TASK DETAILS: Scan the records for the string "none" and copy every line that holds it.
─── EXTRACTED ENTRIES ───
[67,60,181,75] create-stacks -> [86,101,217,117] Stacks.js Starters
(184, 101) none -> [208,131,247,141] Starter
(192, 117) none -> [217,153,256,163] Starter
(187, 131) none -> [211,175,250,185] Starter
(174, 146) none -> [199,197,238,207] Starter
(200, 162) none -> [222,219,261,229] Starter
───
─── EXTRACTED ENTRIES ───
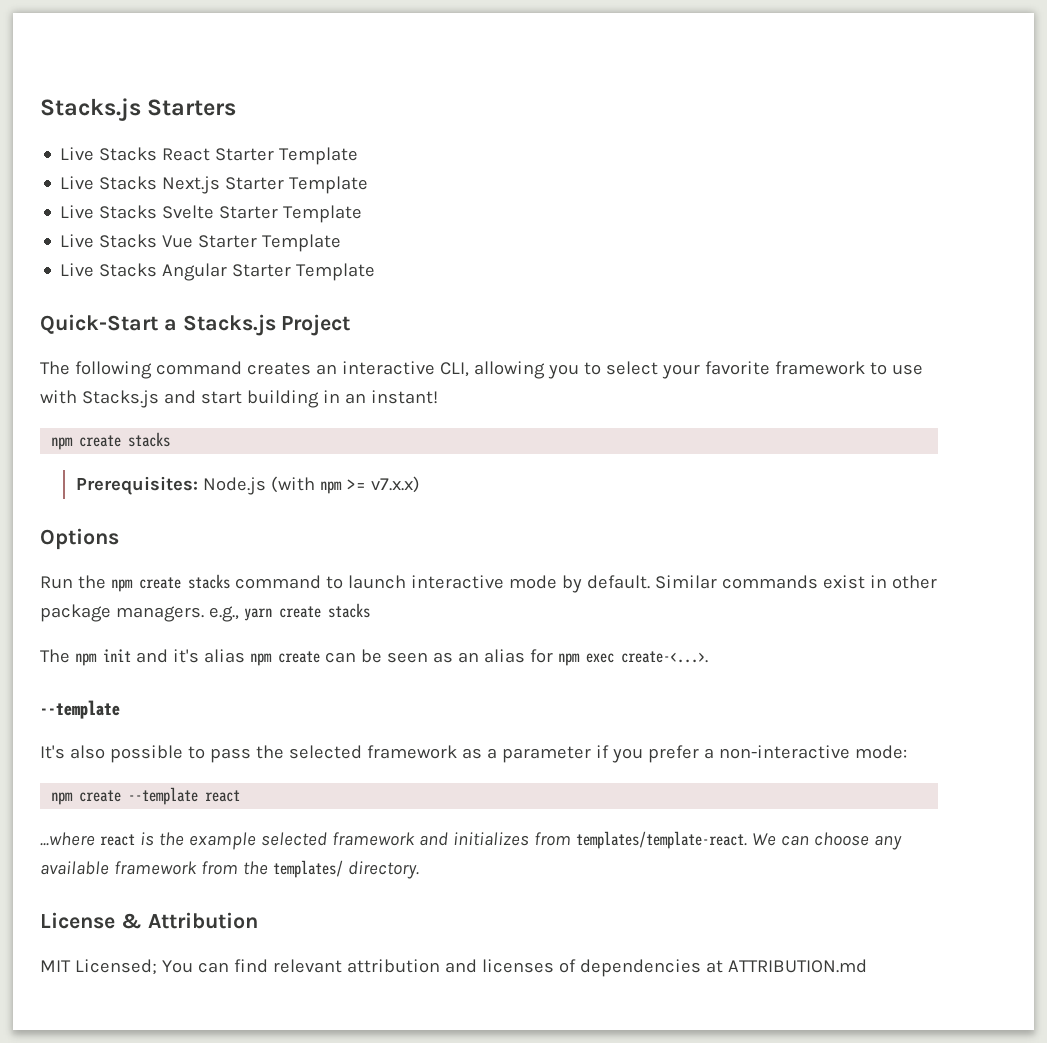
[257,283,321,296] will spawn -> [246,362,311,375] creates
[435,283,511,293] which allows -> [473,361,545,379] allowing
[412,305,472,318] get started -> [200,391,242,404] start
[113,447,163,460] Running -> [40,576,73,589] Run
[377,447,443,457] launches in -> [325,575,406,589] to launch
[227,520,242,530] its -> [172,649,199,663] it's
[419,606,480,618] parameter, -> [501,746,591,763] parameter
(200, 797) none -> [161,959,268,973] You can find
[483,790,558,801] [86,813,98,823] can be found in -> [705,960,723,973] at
───
THE ANSWER:
(184, 101) none -> [208,131,247,141] Starter
(192, 117) none -> [217,153,256,163] Starter
(187, 131) none -> [211,175,250,185] Starter
(174, 146) none -> [199,197,238,207] Starter
(200, 162) none -> [222,219,261,229] Starter
(200, 797) none -> [161,959,268,973] You can find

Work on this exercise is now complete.